Re: Review of Row Level Security

This attached patch is revised version of row-security.

As I don't call it row-level-security, the feature is renamed to row-security,
thus, its syntax, catalog name, source files, ... are also renamed:

The new syntax is below:
ALTER TABLE xxx SET ROW SECURITY (<expression>);
ALTER TABLE xxx RESET ROW SECURITY;

Most significant change is the configured row-security policy is also
checked just before insertion or update of newer tuple, as follows.

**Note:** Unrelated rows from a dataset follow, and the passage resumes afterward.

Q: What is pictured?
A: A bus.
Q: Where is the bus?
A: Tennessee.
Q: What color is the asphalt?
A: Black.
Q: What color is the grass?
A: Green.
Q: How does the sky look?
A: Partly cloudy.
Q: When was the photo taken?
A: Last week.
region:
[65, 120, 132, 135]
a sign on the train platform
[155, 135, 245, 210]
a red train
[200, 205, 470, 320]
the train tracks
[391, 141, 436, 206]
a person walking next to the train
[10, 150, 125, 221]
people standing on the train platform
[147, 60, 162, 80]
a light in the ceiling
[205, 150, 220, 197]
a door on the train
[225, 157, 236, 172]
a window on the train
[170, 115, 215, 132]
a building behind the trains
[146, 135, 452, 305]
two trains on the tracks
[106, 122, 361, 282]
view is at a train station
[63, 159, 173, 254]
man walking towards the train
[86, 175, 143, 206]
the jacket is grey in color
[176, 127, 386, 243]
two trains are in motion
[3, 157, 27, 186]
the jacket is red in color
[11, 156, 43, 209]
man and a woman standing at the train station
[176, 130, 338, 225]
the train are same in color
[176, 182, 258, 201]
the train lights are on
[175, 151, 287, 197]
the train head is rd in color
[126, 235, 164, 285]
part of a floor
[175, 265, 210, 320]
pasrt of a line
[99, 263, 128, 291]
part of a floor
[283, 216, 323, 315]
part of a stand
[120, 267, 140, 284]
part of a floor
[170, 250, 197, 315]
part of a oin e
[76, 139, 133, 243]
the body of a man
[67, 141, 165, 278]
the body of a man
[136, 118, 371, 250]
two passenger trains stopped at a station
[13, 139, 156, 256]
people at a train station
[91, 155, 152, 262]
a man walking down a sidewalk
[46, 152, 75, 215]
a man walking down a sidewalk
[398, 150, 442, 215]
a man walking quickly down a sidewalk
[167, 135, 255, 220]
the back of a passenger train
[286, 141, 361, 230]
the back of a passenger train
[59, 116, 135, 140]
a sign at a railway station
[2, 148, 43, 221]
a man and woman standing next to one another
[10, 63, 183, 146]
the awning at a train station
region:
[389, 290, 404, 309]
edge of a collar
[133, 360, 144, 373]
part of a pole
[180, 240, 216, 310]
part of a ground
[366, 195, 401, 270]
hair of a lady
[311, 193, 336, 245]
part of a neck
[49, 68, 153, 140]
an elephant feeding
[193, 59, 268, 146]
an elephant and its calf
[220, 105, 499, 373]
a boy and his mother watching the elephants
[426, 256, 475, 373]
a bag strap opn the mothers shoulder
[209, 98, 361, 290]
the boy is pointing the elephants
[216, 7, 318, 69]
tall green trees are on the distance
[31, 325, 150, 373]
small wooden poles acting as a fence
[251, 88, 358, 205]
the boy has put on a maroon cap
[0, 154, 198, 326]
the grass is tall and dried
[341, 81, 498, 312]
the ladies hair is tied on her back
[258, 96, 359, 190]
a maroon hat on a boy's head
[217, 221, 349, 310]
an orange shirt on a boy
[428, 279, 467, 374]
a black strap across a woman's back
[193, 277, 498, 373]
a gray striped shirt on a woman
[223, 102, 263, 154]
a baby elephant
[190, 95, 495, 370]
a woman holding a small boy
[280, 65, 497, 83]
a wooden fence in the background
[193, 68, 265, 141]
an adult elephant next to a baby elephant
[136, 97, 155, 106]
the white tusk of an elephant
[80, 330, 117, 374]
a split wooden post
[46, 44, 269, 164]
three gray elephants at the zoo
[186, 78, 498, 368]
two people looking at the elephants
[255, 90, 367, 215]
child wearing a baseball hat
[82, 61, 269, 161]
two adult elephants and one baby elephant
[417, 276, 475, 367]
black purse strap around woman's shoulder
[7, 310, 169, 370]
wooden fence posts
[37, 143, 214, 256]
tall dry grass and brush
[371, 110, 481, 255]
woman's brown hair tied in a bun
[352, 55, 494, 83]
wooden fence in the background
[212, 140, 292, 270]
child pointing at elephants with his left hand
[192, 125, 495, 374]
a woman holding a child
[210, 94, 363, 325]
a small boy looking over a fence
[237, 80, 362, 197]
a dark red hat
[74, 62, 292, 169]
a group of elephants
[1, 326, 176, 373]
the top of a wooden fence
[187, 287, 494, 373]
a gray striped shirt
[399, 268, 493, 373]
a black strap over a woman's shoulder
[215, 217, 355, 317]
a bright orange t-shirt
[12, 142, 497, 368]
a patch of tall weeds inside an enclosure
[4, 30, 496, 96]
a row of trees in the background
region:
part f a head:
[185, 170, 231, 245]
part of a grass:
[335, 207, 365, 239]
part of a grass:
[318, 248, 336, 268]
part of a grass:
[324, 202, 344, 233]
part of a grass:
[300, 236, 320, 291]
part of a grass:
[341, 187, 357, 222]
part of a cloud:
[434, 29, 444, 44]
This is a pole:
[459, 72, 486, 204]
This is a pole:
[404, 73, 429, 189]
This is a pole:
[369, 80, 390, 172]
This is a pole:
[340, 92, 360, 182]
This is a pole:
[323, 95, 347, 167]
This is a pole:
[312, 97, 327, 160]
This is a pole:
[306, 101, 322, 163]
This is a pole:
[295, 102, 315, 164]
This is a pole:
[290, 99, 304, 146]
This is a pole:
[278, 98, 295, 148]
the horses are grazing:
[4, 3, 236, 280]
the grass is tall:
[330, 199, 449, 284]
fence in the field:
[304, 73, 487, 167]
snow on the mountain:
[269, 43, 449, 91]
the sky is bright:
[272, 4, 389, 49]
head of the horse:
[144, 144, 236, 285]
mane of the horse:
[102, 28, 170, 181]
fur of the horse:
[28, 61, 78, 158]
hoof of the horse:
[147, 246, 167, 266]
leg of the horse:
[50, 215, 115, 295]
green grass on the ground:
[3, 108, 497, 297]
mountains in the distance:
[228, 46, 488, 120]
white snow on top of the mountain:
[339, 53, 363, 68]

postgres=> CREATE TABLE t1 (a int, b text);
CREATE TABLE
postgres=> CREATE TABLE t2 (x int, y text);
CREATE TABLE
postgres=> INSERT INTO t1 VALUES (1,'aaa'),(2,'bbb'),(3,'ccc');
INSERT 0 3
postgres=> INSERT INTO t2 VALUES (2,'xxx'),(3,'yyy'),(4,'zzz');
INSERT 0 3
postgres=> ALTER TABLE t1 SET ROW SECURITY (a in (SELECT x FROM t2));
ALTER TABLE
postgres=> SELECT * FROM t1;
a | b
---+-----
2 | bbb
3 | ccc
(2 rows)

postgres=> INSERT INTO t1 VALUES (4,'ddd');
INSERT 0 1
postgres=> INSERT INTO t1 VALUES (5,'eee');
ERROR: new row for relation "t1" violates row-secirity
DETAIL: Failing row contains (5, eee).

postgres=> UPDATE t1 SET a = a + 1;
ERROR: new row for relation "t1" violates row-secirity
DETAIL: Failing row contains (5, ddd).
postgres=> UPDATE t1 SET a = a + 1 WHERE b = 'ccc';
UPDATE 1

The configured row-security policy requires t1.a has to exist in t2.x,
thus, possible value is either 2, 3 or 4.
The first INSERT is OK, but second one violates.
Also, the first UPDATE gets violated when it tried to update the row
of (4,'ddd').

Also, \d+ command was extended to show the configured row-security policy.

postgres=> \d+
List of relations
Schema | Name | Type | Owner | Size | Description | Row-security
--------+------+-------+-------+-------+-------------+------------------------------
public | t1 | table | alice | 16 kB | | (a IN (SELECT
t2.x FROM t2))
public | t2 | table | alice | 16 kB | |
(2 rows)

According to the upthread discussion, I didn't touch the code around
TRUNCATE command due the nature of separated permission.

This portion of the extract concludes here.